Hooking into the seeder
The DatabaseSeeder just calls the command:
public function run(): void
{
Artisan::call('db:ensure-data');
}So migrate:fresh --seed still works as you'd expect. Schema gets built, then the data loaders fill in the reference data.
The migrations now
With the data ripped out, the countries migration is just this:
return new class extends Migration
{
public function up(): void
{
Schema::create('countries', function (Blueprint $table): void {
$table->id();
$table->string('name')->index();
$table->string('slug')->index();
$table->string('code', 2)->unique();
// ... the rest of the columns
$table->timestamps();
});
}
public function down(): void
{
Schema::dropIfExists('countries');
}
};Just schema.
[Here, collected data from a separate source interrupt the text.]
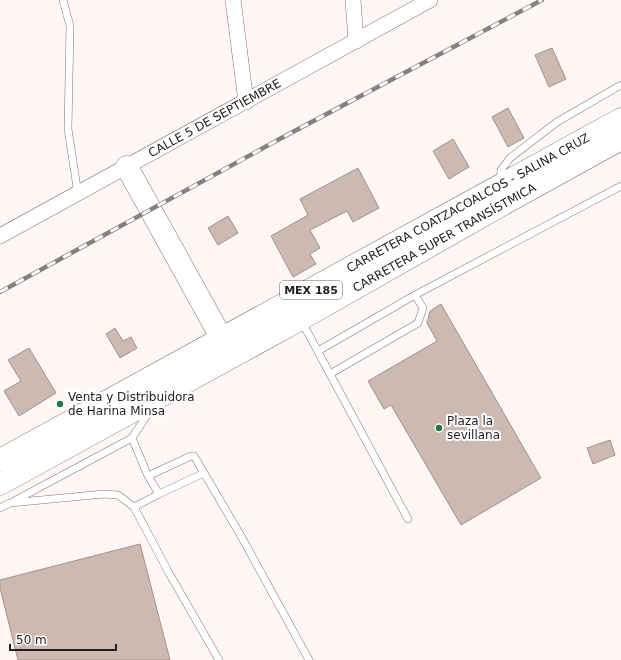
<svg xmlns="http://www.w3.org/2000/svg" width="621" height="660" font-family="'DejaVu Sans',sans-serif">
  <style>
    .building { fill: #cbb9b2; stroke: #a3928b }
    .lines { fill: none; stroke-linecap: round; stroke-linejoin: round }
    .service-casing { stroke: #847273; stroke-width: 8 }
    .minor-casing { stroke: #847273; stroke-width: 16 }
    .primary-casing { stroke: #847273; stroke-width: 23 }
    .service { stroke: #fff; stroke-width: 7 }
    .minor { stroke: #fff; stroke-width: 15 }
    .primary { stroke: #fff; stroke-width: 22 }
    .rail-casing { stroke: #888080; stroke-width: 4.5 }
    .rail { stroke: #fff; stroke-width: 3; stroke-dasharray: 9; stroke-linecap: butt }
    .poi-dot { fill: #287545; stroke: #fff; stroke-width: 1.5 }
    .labels { text-anchor: middle; stroke-width: 4; stroke-linejoin: round; paint-order: stroke }
    .shield { fill: #fff; stroke: #666161; stroke-width: 1 }
    .shield-label { font-size: 11px; font-weight: bold; fill: #241d1d }
    .street-label { font-size: 12px; fill: #241d1d; stroke: #fff }
    .poi-label { font-size: 12px; fill: #241d1d; stroke: #fff; text-anchor: start }
  </style>
  <rect width="100%" height="100%" fill="#fff6f6"/>
  <path class="building" d="M552,48L566,79L549,87L535,55Z
    M508,108L524,138L508,147L492,117Z
    M453,139L469,167L449,179L433,151Z
    M358,168L379,208L353,222L347,211L310,230L320,248L310,254L316,264L293,277L271,236L308,215L300,199Z
    M228,216L238,233L218,245L208,228Z
    M441,304L541,478L461,525L391,405L384,409L368,381L437,341L427,323L430,311Z
    M115,328L123,341L131,337L137,348L120,358L106,334Z
    M29,348L56,393L19,416L4,391L21,381L8,360Z
    M610,440L615,455L593,464L587,448Z
    M140,544L170,660H18L0,588V580Z"/>
  <g class="lines">
    <defs>
      <path id="service" d="M63,0L70,26L68,129L78,194
        M500,181L501,170L510,158L557,122L621,85
        M415,295L621,186
        M302,322L408,519
        M318,351L415,295L423,308L418,323L330,374
        M151,409L132,438L148,476L159,494L204,473L241,536L309,660
        M148,476L191,456H194L204,473
        M159,494L134,507L169,573L219,660
        M14,501L132,438
        M0,508L10,503L104,494L118,495L134,507"/>
      <g id="minor">
        <path d="M233,0L246,102"/>
        <path d="M353,0L356,41"/>
        <path id="s1" d="M0,236L430,0"/>
      </g>
      <g id="primary">
        <path d="M127,167L222,339L224,353"/>
        <path id="s2" d="M0,460L621,119"/>
        <path id="s3" d="M0,484L301,319L507,202L621,139"/>
      </g>
    </defs>
    <use href="#service" class="service-casing"/>
    <use href="#minor" class="minor-casing"/>
    <use href="#primary" class="primary-casing"/>
    <use href="#service" class="service"/>
    <use href="#minor" class="minor"/>
    <use href="#primary" class="primary"/>
    <defs>
      <path id="rail" d="M0,292L287,135L542,0"/>
    </defs>
    <use href="#rail" class="rail-casing"/>
    <use href="#rail" class="rail"/>
  </g>
  <g class="poi-dot">
    <circle cx="60" cy="404" r="4"/>
    <circle cx="439" cy="428" r="4"/>
  </g>
  <g class="labels">
    <rect class="shield" x="280" y="281" width="62" height="18" rx="3"/>
    <g class="shield-label">
      <text x="311" y="294">MEX 185</text>
    </g>
    <g class="street-label">
      <text dy="4" stroke="none"><textPath href="#s1" startOffset="245">CALLE 5 DE SEPTIEMBRE</textPath></text>
      <text dy="4" stroke="none"><textPath href="#s2" startOffset="534">CARRETERA COATZACOALCOS - SALINA CRUZ</textPath></text>
      <text dy="4" stroke="none"><textPath href="#s3" startOffset="508">CARRETERA SUPER TRANSÍSTMICA</textPath></text>
    </g>
    <g class="poi-label">
      <text x="68" y="401">Venta y Distribuidora<tspan x="68" dy="14">de Harina Minsa</tspan></text>
      <text x="447" y="425">Plaza la<tspan x="447" dy="14">sevillana</tspan></text>
    </g>
  </g>
  <path d="M10 644v6h106v-6" fill="none" stroke="#241d1d" stroke-width="2"/>
  <text x="16" y="644" font-size="12" fill="#241d1d" stroke="#ffffff" stroke-width="3" paint-order="stroke">50 m</text>
</svg>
No seed methods, no JSON parsing. Much nicer.
Directory structure
data/
countries.json
cities.json
airports.json
...
seeders/
DatabaseSeeder.php
state/
DataLoader.php
SeedCountries.php
SeedCities.php
SeedAirports.php
SeedBeaches.php
SeedLanguages.phpdata/ has the raw JSON files. state/ has the loaders. Empty database to fully populated in about 30 seconds.
When this makes sense
If your app has reference data that needs to exist for it to work (countries, currencies, permission sets, that sort of thing), this is a nice pattern. If you're putting foreach loops in migrations to insert rows, it's probably worth a look.
For user data or anything that changes often, stick with normal seeders.